Cómo disfrutar una Navidad relajada: Consejos para manejar el estrés
Cuando pensamos en la Navidad, la mayoría de nosotros imaginamos tranquilidad, luces en el árbol, el aroma de galletas y tiempo con la familia. Sin embargo, la realidad a menudo es diferente: en Nochebuena solemos llegar cansados y con más ganas de descansar que de vivir unas fiestas relajadas.
Esa tranquilidad tan deseada no surge por sí sola. Si quieres tener más energía en Navidad y mejorar el ambiente en casa, vale la pena bajar el ritmo desde diciembre. Pequeños rituales diarios que solo ocupan unos minutos pueden marcar una gran diferencia.
Media hora sin pantallas por la noche: la base para un mejor descanso
Diciembre no es un mes normal. Te levantas de noche, llegas a casa de noche, y además están los cierres de fin de año, los regalos de última hora, limpiar y cocinar. No es de extrañar que el sueño se vea afectado.
Tal vez te cuesta dormir o te despiertas ya a las cuatro de la mañana con la cabeza llena de cosas por hacer. Y si en esos momentos agarras el móvil, desafortunadamente eso no ayuda mucho.

[Material seleccionado]
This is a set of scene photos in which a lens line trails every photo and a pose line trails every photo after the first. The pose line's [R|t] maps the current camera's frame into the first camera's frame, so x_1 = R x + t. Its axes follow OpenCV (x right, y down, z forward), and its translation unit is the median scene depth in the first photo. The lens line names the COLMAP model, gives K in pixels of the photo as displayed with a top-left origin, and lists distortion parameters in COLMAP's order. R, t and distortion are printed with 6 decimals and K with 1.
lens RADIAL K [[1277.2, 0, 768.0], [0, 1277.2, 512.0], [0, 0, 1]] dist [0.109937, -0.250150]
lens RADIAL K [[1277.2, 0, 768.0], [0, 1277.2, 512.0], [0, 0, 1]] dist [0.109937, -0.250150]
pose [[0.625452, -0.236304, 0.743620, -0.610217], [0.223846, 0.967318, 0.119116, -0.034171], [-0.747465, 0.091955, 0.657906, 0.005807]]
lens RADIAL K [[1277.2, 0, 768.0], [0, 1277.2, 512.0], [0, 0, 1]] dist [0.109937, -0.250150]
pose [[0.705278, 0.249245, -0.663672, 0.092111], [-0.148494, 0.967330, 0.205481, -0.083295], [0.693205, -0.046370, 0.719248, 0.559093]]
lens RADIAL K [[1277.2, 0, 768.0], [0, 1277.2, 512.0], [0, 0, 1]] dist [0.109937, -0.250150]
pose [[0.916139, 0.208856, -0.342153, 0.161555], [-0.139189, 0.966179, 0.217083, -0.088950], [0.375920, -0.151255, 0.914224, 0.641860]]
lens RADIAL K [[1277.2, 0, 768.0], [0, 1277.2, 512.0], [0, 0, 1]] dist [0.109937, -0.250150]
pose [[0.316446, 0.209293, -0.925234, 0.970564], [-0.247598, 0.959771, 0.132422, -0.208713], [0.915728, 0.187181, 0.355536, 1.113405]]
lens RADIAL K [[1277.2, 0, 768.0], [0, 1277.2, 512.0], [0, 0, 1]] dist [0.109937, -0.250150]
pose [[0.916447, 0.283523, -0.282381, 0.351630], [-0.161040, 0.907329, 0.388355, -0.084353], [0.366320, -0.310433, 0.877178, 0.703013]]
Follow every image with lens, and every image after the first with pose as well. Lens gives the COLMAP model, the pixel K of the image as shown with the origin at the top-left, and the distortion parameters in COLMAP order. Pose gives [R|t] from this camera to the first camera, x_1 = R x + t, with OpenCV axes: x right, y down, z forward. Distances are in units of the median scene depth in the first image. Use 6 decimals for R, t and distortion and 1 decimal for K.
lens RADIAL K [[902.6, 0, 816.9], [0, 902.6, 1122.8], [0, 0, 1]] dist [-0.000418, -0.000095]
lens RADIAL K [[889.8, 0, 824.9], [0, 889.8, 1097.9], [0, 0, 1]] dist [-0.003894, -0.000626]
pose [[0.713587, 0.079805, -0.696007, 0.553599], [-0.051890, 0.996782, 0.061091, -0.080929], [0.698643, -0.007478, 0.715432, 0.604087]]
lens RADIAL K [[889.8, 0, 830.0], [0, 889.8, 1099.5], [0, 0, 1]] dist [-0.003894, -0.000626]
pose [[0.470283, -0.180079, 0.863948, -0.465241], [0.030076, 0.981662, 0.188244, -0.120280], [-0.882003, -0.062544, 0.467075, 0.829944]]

[Ejercicios propuestos]
1. Copia el fragmento del texto sobre la Navidad relajada que comienza en "Tal vez te cuesta" y termina después de "no ayuda mucho.". Cambia "móvil" por "teléfono".
2. Responde estas preguntas sobre el texto de la Navidad relajada:
(a) ¿Qué imagina la mayoría de nosotros cuando piensa en la Navidad?
(b) ¿Cuánto tiempo sin pantallas por la noche se propone como base para un mejor descanso?
(c) ¿A qué hora puedes despertarte con la cabeza llena de cosas por hacer?

[Soluciones]
1.
Tal vez te cuesta dormir o te despiertas ya a las cuatro de la mañana con la cabeza llena de cosas por hacer. Y si en esos momentos agarras el teléfono, desafortunadamente eso no ayuda mucho.

2.
(a) Tranquilidad, luces en el árbol, el aroma de galletas y tiempo con la familia.
(b) Media hora.
(c) A las cuatro de la mañana.